Monday, February 03, 2020

On Authorialness 1

Writing for the Toronto International Festival of Authors blog, Steven Beattie, in an article entitled “Why Writing is not such a Solitary Experience”, describes the contemporary writer’s life as follows:

“It is not groundbreaking to point out that writing is a solitary experience. Publishing is collaborative: a network of relationships between creator and editor, publicist, designer, marketing and sales people, distributors and booksellers. Even reading is a shared endeavour carried out between author and reader; though there is no direct connection between creator and consumer, literature finds its final fulfilment only when a writer’s work is processed through the sensibility of a reader. But writing—the act of creating characters and stories out of words and sentences and paragraphs crafted in such a way as to evoke an emotional response or aesthetic appreciation—that part is done alone. Writers are almost by nature solitary creatures, introverts who spend their days, in the words of Philip Roth’s E.I. Lonoff, turning their sentences.
Perhaps this is one reason the general public maintains a notion of writers as some form of rarified or exotic animal, a species that shares traits in common with others but is nonetheless a bit apart, a bit strange and esoteric. Social media mitigates this, at least to some degree; readers now have direct access to writers in a way that they never did in previous eras. They can reach out and provide feedback with the click of a button or a Facebook like. Any author who has been tagged on a blisteringly negative reader’s review will tell you that this is, at best, a double-edged sword. Or, as Marlon James put it onstage at his TIFA appearance last fall, the worst thing about winning the Man Booker Prize is that now no one believes his Tinder profile.
Social media have inculcated in many readers the expectation that they should have instant access to writers at the very same time as the internet has opened up the means of production, meaning that more people are able to publish than ever before. This also means that what might once have been a tight-knit community has inevitably scattered.
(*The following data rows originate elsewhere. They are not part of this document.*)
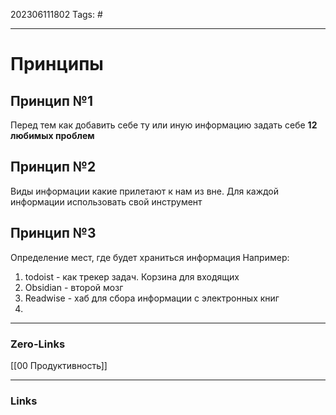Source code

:202306111802
Tags: #

---
# Принципы
## Принцип №1
Перед тем как добавить себе ту или иную информацию задать себе **12 любимых проблем**

## Принцип №2
Виды информации какие прилетают к нам из вне. Для каждой информации использовать свой инструмент

## Принцип №3
Определение мест, где будет храниться информация 
Например: 
1. todoist - как трекер задач. Корзина для входящих
2. Obsidian - второй мозг
3. Readwise - хаб для сбора информации с электронных книг
4. 


---
### Zero-Links
[[00 Продуктивность]]


---
### Links
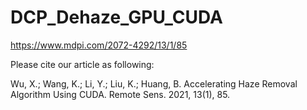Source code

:# DCP_Dehaze_GPU_CUDA

https://www.mdpi.com/2072-4292/13/1/85

Please cite our article as following:

Wu, X.; Wang, K.; Li, Y.; Liu, K.; Huang, B. Accelerating Haze Removal Algorithm Using CUDA. Remote Sens. 2021, 13(1), 85.
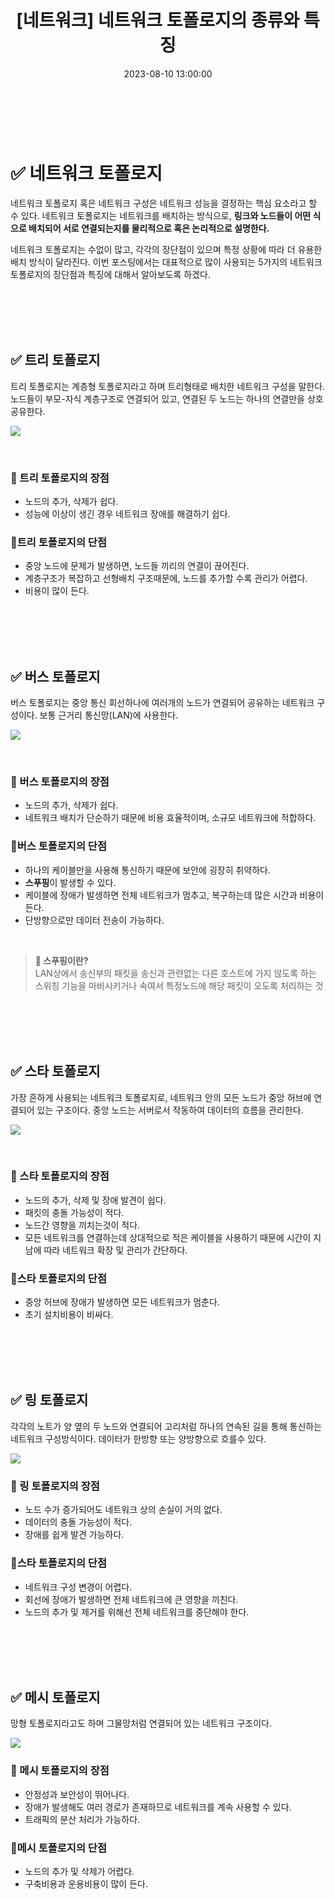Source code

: ﻿---
permalink: /2023-08-10-네트워크 토폴로지의 종류와 특징/
published: true
title: "[네트워크] 네트워크 토폴로지의 종류와 특징"
date: 2023-08-10 13:00:00
toc: true
toc_sticky: true
toc_label: "네트워크 토폴로지의 종류와 특징"
categories:
- 네트워크
tags:
- 네트워크
---

<br><br>

# ✅ 네트워크 토폴로지

네트워크 토폴로지 혹은 네트워크 구성은 네트워크 성능을 결정하는 핵심 요소라고 할 수 있다. 네트워크 토폴로지는 네트워크를 배치하는 방식으로, **링크와 노드들이 어떤 식으로 배치되어 서로 연결되는지를 물리적으로 혹은 논리적으로 설명한다.**

네트워크 토폴로지는 수없이 많고, 각각의 장단점이 있으며 특정 상황에 따라 더 유용한 배치 방식이 달라진다. 이번 포스팅에서는 대표적으로 많이 사용되는 5가지의 네트워크 토폴로지의 장단점과 특징에 대해서 알아보도록 하겠다.

<br><br><br><br>

## ✅ 트리 토폴로지

트리 토폴로지는 계층형 토폴로지라고 하며 트리형태로 배치한 네트워크 구성을 말한다. 노드들이 부모-자식 계층구조로 연결되어 있고, 연결된 두 노드는 하나의 연결만을 상호 공유한다.

<p align="left">
<img src="https://github.com/idkim97/idkim97.github.io/blob/master/img/tree.png?raw=true">
</p>

<br>

### 📌 트리 토폴로지의 장점
- 노드의 추가, 삭제가 쉽다.
- 성능에 이상이 생긴 경우 네트워크 장애를 해결하기 쉽다.



### 📌트리 토폴로지의 단점
- 중앙 노드에 문제가 발생하면, 노드들 끼리의 연결이 끊어진다.
- 계층구조가 복잡하고 선형배치 구조때문에, 노드를 추가할 수록 관리가 어렵다.
- 비용이 많이 든다.


<br><br><br><br>

## ✅ 버스 토폴로지

버스 토폴로지는 중앙 통신 회선하나에 여러개의 노드가 연결되어 공유하는 네트워크 구성이다. 보통 근거리 통신망(LAN)에 사용한다.


<p align="left">
<img src="https://github.com/idkim97/idkim97.github.io/blob/master/img/bus.png?raw=true">
</p>

<br>

### 📌 버스 토폴로지의 장점
- 노드의 추가, 삭제가 쉽다.
- 네트워크 배치가 단순하기 때문에 비용 효율적이며, 소규모 네트워크에 적합하다.


### 📌버스 토폴로지의 단점
- 하나의 케이블만을 사용해 통신하기 때문에 보안에 굉장히 취약하다.
- **스푸핑**이 발생할 수 있다.
- 케이블에 장애가 발생하면 전체 네트워크가 멈추고, 복구하는데 많은 시간과 비용이 든다.
- 단방향으로만 데이터 전송이 가능하다.

<br>

> **📄 스푸핑이란?**  
> LAN상에서 송신부의 패킷을 송신과 관련없는 다른 호스트에 가지 않도록 하는 스위칭 기능을 마비시키거나 속여서 특정노드에 해당 패킷이 오도록 처리하는 것

<br><br><br><br>

## ✅ 스타 토폴로지

가장 흔하게 사용되는 네트워크 토폴로지로, 네트워크 안의 모든 노드가 중앙 허브에 연결되어 있는 구조이다. 중앙 노드는 서버로서 작동하여 데이터의 흐름을 관리한다. 

<p align="left">
<img src="https://github.com/idkim97/idkim97.github.io/blob/master/img/star.png?raw=true">
</p>

<br>

### 📌 스타 토폴로지의 장점
- 노드의 추가, 삭제 및 장애 발견이 쉽다.
- 패킷의 충돌 가능성이 적다.
- 노드간 영향을 끼치는것이 적다.
- 모든 네트워크를 연결하는데 상대적으로 적은 케이블을 사용하기 때문에 시간이 지남에 따라 네트워크 확장 및 관리가 간단하다.


### 📌스타 토폴로지의 단점
- 중앙 허브에 장애가 발생하면 모든 네트워크가 멈춘다.
- 초기 설치비용이 비싸다.


<br><br><br><br>

## ✅ 링 토폴로지

각각의 노트가 양 옆의 두 노드와 연결되어 고리처럼 하나의 연속된 길을 통해 통신하는 네트워크 구성방식이다. 데이터가 한방향 또는 양방향으로 흐를수 있다.

<p align="left">
<img src="https://github.com/idkim97/idkim97.github.io/blob/master/img/ring.png?raw=true">
</p>

### 📌 링 토폴로지의 장점
- 노드 수가 증가되어도 네트워크 상의 손실이 거의 없다.
- 데이터의 충돌 가능성이 적다.
- 장애를 쉽게 발견 가능하다.


### 📌스타 토폴로지의 단점
- 네트워크 구성 변경이 어렵다.
- 회선에 장애가 발생하면 전체 네트워크에 큰 영향을 끼친다.
- 노드의 추가 및 제거를 위해선 전체 네트워크를 중단해야 한다.

<br><br><br><br>

## ✅ 메시 토폴로지

망형 토폴로지라고도 하며 그물망처럼 연결되어 있는 네트워크 구조이다. 

<p align="left">
<img src="https://github.com/idkim97/idkim97.github.io/blob/master/img/mesh.png?raw=true">
</p>


### 📌 메시 토폴로지의 장점
- 안정성과 보안성이 뛰어나다.
- 장애가 발생해도 여러 경로가 존재하므로 네트워크를 계속 사용할 수 있다.
- 트래픽의 분산 처리가 가능하다.


### 📌메시 토폴로지의 단점
- 노드의 추가 및 삭제가 어렵다.
- 구축비용과 운용비용이 많이 든다.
New voices are appearing all the time, many of them from remote or previously peripheral locales, which is a net benefit for writers who have long found themselves shut out of the realms of publishing that allow them an audience and for readers who now find themselves with a multiplicity of voices, sensibilities and literary styles from which to choose.”


It’s heartening to see arts journalists acknowledge that writing, as a profession, has changed, and that these changes are in many ways being driven by technology. Nevertheless, the article also raises as many questions as it answers; one has to do with the difference between writing-as-creative-activity versus bookselling. The other has to do with the aspects of literary production that are specific to Canada (which is to say, English, French, First Nations, and the influence of immigrants who are “between languages” (this last phenomenon deserves some analysis of its own because it has a more widespread effect than only on the recently immigrated).